__BRIEF__
Among the entries below, how many lines hold the word "https"? Reply with the number only.

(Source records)
***
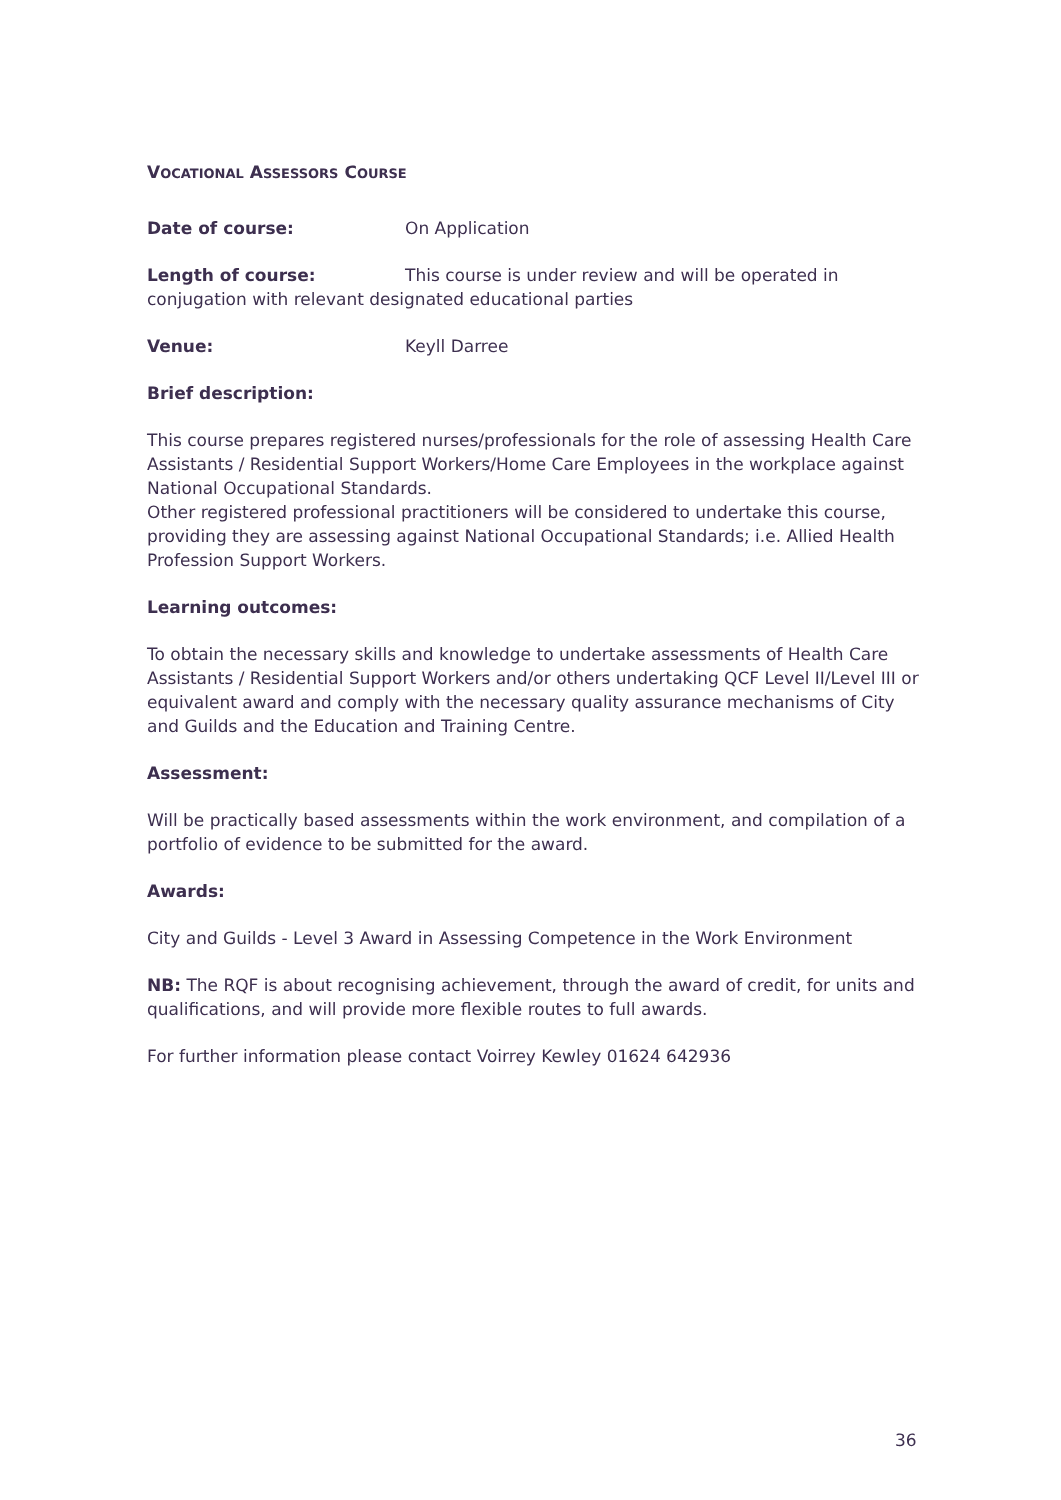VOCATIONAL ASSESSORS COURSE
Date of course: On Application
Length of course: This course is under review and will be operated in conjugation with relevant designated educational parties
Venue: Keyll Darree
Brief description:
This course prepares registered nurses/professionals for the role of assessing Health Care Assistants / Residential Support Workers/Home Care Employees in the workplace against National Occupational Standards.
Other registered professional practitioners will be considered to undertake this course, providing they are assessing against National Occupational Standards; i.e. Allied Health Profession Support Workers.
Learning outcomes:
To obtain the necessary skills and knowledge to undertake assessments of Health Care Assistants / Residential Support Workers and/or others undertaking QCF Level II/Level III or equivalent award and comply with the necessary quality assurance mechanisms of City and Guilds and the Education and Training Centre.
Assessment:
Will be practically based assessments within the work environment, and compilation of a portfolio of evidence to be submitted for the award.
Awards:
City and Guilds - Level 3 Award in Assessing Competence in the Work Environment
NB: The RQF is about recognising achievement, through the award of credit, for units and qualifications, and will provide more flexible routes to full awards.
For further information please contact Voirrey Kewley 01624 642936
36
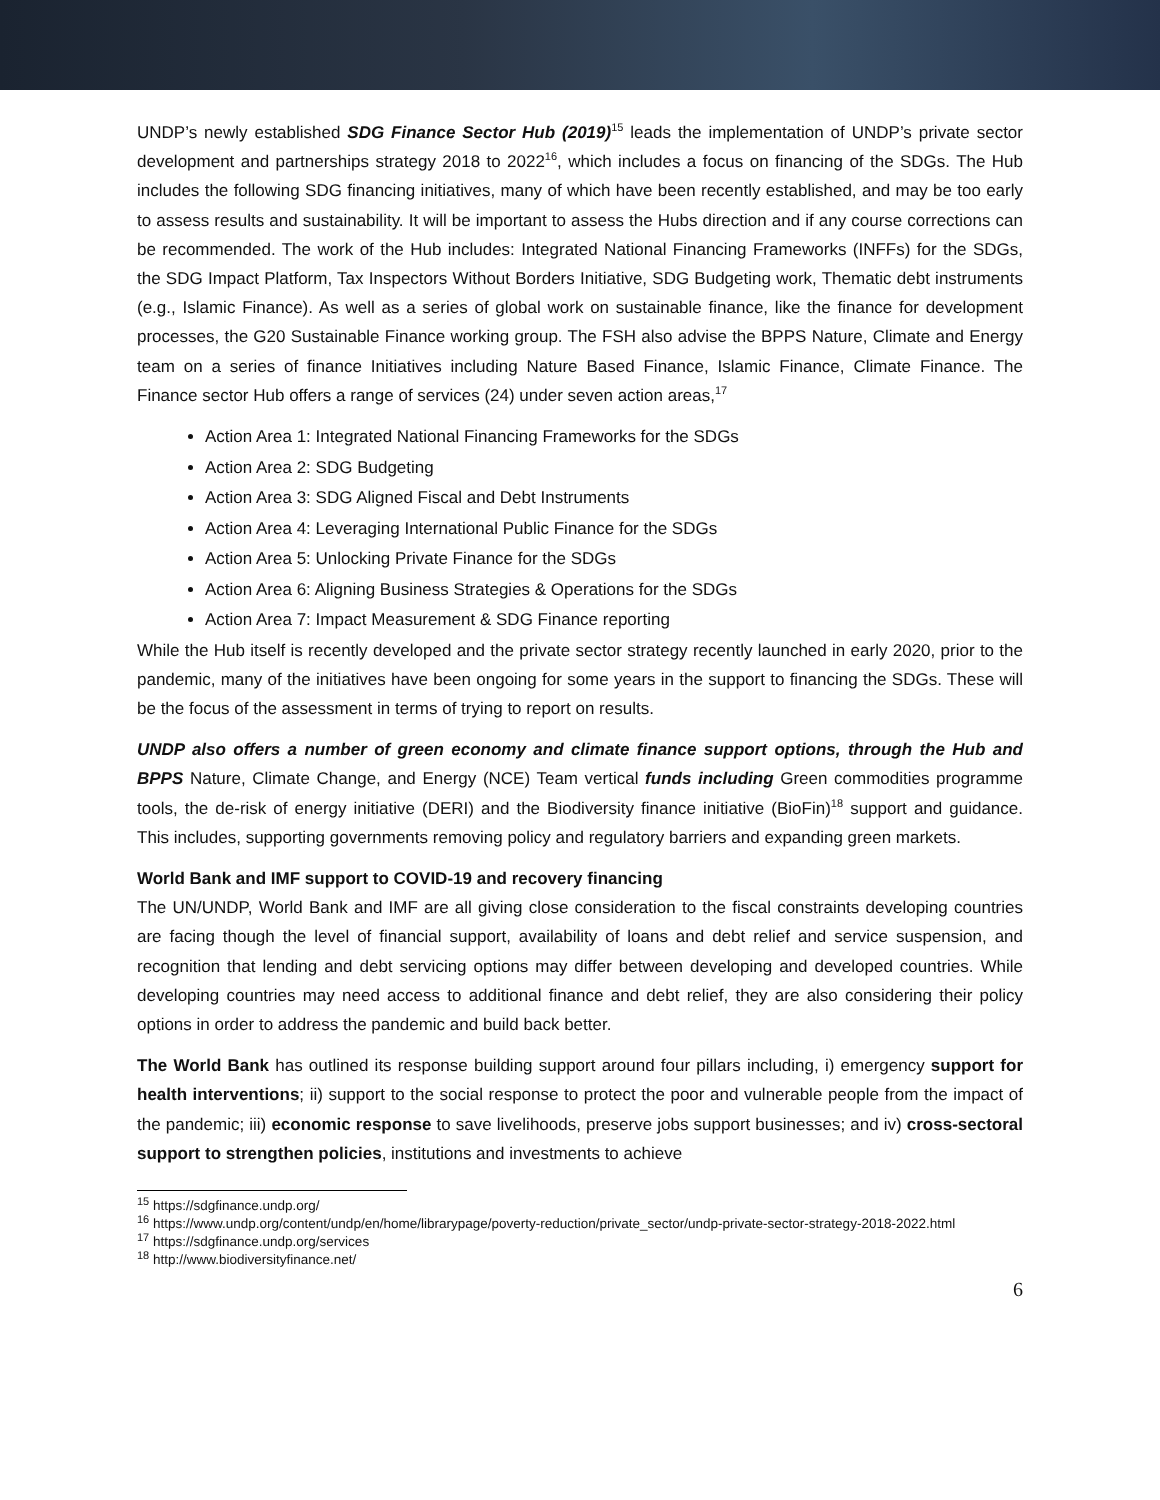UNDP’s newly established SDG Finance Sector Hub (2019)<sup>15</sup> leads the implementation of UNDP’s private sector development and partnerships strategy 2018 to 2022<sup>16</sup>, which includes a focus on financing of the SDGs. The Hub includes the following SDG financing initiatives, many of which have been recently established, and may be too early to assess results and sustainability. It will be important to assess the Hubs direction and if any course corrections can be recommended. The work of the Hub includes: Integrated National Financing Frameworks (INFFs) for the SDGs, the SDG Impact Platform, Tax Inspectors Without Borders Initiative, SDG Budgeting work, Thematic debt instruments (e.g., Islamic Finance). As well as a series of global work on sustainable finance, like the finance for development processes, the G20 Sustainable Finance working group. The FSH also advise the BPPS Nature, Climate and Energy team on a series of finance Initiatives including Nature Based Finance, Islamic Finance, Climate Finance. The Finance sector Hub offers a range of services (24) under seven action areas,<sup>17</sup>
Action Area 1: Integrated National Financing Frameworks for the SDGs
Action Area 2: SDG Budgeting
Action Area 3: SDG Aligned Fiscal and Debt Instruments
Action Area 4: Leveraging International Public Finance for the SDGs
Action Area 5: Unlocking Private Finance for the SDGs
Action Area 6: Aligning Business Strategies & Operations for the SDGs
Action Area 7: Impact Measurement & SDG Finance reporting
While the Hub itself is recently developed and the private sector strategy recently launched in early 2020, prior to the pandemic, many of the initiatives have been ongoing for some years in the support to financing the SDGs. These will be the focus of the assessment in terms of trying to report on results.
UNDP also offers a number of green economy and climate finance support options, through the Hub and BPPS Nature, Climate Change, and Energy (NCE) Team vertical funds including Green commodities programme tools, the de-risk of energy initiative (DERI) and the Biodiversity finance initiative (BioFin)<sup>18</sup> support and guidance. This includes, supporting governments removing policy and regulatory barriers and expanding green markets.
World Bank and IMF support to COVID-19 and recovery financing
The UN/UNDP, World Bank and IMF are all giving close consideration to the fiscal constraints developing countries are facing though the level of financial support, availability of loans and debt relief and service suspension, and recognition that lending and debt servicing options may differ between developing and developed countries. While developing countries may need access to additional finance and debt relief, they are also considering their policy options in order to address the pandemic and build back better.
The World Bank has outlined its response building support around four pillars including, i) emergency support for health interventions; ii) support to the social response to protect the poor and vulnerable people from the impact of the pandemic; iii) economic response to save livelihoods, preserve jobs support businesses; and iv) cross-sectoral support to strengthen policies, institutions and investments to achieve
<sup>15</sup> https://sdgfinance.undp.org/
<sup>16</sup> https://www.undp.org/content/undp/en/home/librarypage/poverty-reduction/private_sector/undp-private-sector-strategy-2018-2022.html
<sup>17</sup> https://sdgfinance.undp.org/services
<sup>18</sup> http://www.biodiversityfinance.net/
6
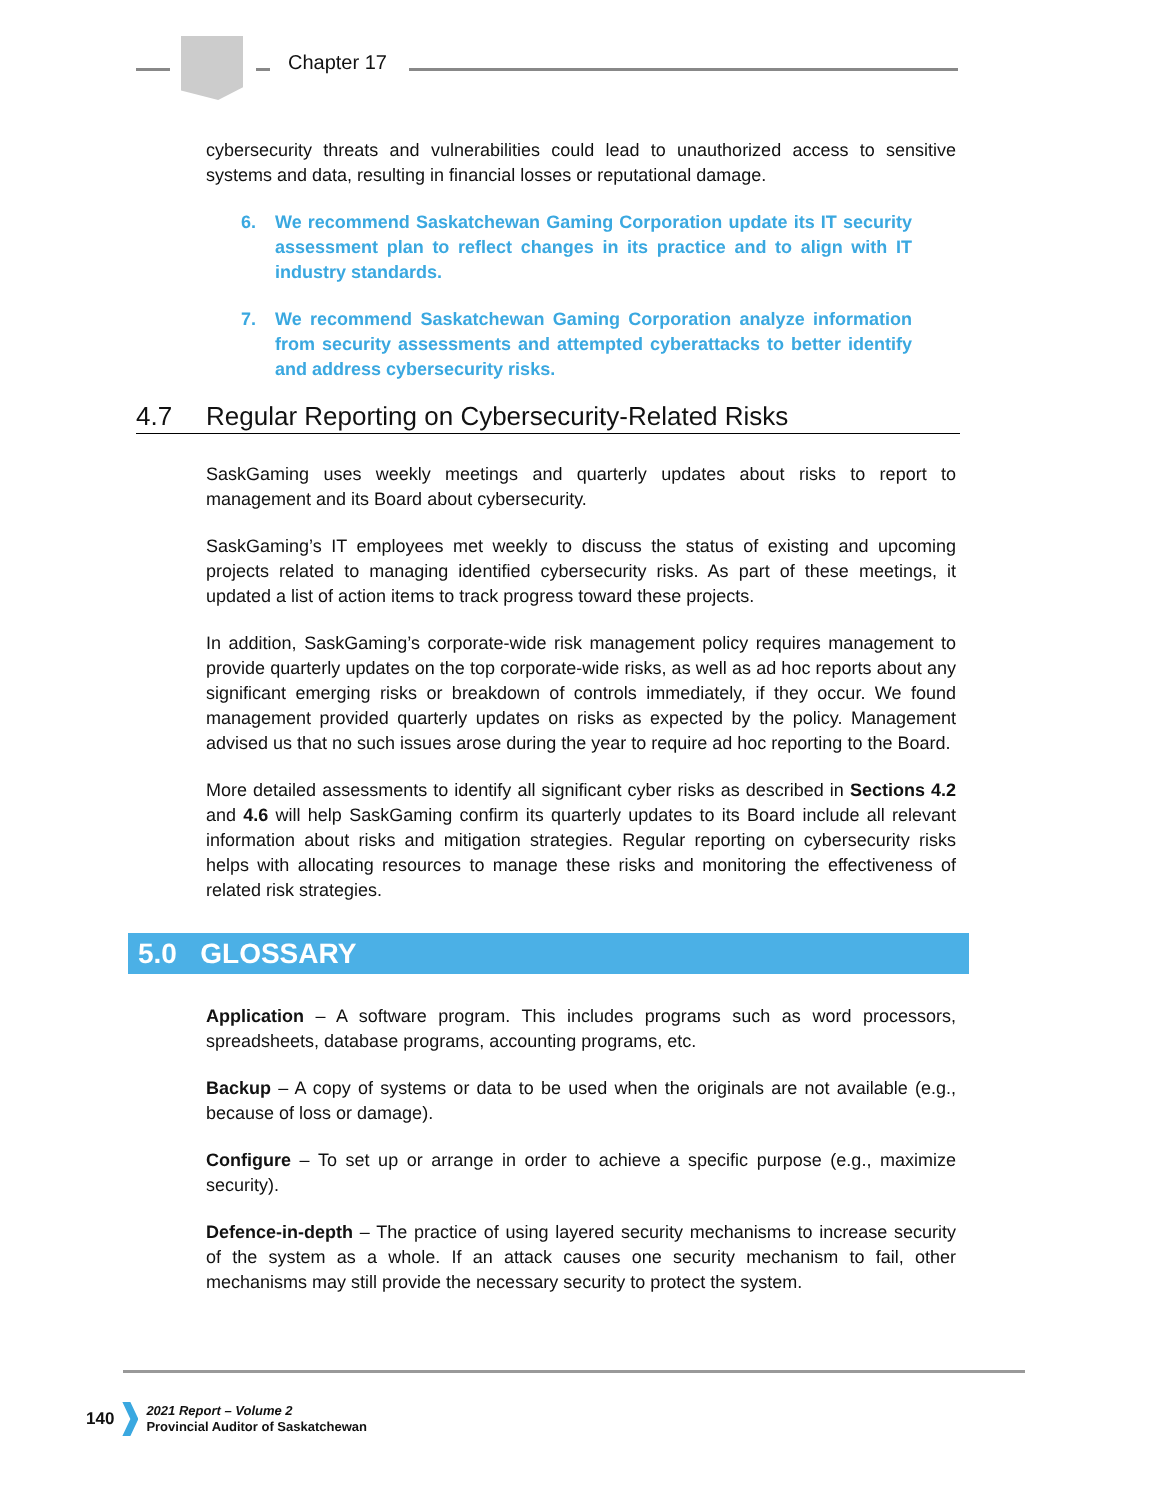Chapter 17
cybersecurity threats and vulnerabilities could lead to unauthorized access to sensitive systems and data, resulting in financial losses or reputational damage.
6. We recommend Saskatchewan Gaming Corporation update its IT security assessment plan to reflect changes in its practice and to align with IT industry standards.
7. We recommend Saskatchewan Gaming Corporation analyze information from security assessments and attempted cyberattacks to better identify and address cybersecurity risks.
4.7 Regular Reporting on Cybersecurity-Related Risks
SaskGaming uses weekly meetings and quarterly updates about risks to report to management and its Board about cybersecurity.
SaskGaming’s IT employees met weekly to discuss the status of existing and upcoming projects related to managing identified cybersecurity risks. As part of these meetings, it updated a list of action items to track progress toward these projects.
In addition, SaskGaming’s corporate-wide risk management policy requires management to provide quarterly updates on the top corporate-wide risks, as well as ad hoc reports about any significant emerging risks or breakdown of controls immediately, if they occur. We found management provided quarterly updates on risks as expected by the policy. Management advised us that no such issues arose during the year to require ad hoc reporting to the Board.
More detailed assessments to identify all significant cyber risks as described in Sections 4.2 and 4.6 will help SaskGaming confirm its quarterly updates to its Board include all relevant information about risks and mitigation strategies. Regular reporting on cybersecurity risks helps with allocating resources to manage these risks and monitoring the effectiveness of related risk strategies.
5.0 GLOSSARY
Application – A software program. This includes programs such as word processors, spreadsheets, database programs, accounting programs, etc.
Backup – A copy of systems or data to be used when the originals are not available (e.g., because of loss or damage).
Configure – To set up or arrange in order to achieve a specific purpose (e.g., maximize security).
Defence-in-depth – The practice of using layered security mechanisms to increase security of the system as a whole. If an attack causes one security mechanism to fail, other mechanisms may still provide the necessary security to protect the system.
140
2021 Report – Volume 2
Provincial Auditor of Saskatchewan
***
__YOUR RESPONSE__
3